--- START ---
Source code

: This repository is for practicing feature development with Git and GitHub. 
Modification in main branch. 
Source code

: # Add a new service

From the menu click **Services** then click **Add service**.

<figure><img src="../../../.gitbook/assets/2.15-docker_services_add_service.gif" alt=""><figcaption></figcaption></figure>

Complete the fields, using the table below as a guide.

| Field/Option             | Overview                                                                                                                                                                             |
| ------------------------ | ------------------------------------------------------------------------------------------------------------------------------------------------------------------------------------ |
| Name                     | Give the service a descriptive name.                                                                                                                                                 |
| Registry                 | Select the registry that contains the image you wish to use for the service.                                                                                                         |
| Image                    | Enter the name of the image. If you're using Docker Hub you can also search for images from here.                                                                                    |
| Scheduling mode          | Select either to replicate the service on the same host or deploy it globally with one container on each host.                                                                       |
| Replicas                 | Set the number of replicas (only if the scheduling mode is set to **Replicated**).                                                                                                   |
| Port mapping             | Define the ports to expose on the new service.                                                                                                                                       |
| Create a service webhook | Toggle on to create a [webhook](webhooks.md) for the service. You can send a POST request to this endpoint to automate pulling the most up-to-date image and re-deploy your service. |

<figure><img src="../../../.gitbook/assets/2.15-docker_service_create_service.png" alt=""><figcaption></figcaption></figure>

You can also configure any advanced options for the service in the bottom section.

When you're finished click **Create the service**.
--- END ---
If a line in the records above holds the string "using", copy it.

Complete the fields, using the table below as a guide.
| Image                    | Enter the name of the image. If you're using Docker Hub you can also search for images from here.                                                                                    |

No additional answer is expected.